I hated what they represented but I still loved them. I love a good mystery novel, fantasy novel, thriller or...really, I just love all kinds of fiction except horror... romance novels and chick lits included. They became my guilty pleasure because they provided an escape. They can be shallow and unrealistic but that was one of things that drew me to them. They allowed me live in the much simpler world that the characters inhabited.


I hated some of the things that I read and sometimes the feminist in me was boiling with rage. I actually remember a few times where I had to close the book I was reading and take a moment to regroup before continuing - a few days later.

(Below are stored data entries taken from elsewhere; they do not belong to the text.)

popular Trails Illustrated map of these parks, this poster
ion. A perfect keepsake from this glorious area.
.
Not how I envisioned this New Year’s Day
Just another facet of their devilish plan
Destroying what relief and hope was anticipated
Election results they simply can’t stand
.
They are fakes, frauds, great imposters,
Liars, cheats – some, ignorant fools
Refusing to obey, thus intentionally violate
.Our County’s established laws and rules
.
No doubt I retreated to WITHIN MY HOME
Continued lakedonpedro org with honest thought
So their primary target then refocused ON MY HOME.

But then, things started to change here and there. The protagonists became a little more independent, they weren't always a size 0, they weren't always white, they weren't always from Europe or North America. I feel like there is hope!


The feminism


I stopped reading chick lit for some time. I wasn't reading much during my final year in uni but when I would read, I would make a conscious decision to stay away from such novels. In doing so, I realized that there are quite a few things that make reading Chick lit- feminist.

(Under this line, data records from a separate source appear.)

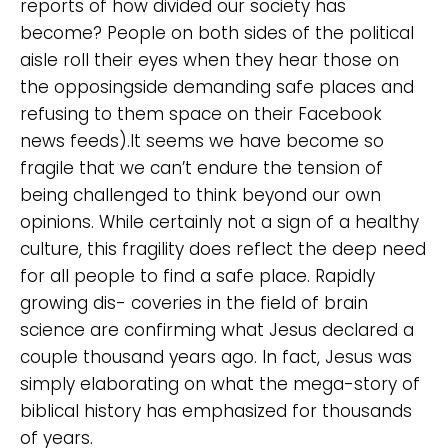
reports of how divided our society has
become? People on both sides of the political
aisle roll their eyes when they hear those on
the opposingside demanding safe places and
refusing to them space on their Facebook
news feeds).It seems we have become so
fragile that we can’t endure the tension of
being challenged to think beyond our own
opinions. While certainly not a sign of a healthy
culture, this fragility does reflect the deep need
for all people to find a safe place. Rapidly
growing dis- coveries in the field of brain
science are confirming what Jesus declared a
couple thousand years ago. In fact, Jesus was
simply elaborating on what the mega-story of
biblical history has emphasized for thousands
of years.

1. These are stories of women, usually by women, for women.



Dismissing them means disregarding a woman`s voice and story ( Even if she is fictional). The truth is that for a long time, women did not have a way to actually share their struggles and with these books, they do. More minorities are actually getting success with their books and using them to highlight points of views that many never considered. Novels like C. Adichie's Americanah or U. Jalaluddin's Ayesha at last have done so much for girls around the world because #Representationmatters.


2. Selfish protagonists



Romance novels are basically the only books in which women get what they want and are not made to feel guilty about it. In many other genres, like in life, we hear more about what is needed from the woman, what she has to do in order to get something or be something, what she sacrifices, what she has overcome and more of these sorts of things. The goal of female lead characters is often tied to taking care of someone or saving a community. In Romance novels, however, the stories usually involve personal goals and selfish goals! Something that women do not get often.


3. Happy Endings!



Black people are getting shot by the police, The wage gap still exists, climate change is real so the weather is kicking our butts, A lot of the men in these streets are trash and period cramps are painful! What I am trying to get at ( By highlighting these very few bad things) is that we have enough problems. Reading a novel that you know is going to end on a high note is always a good idea.


With that, I am going to pour myself a glass of Zinfandel and bury my nose in a Chick lit.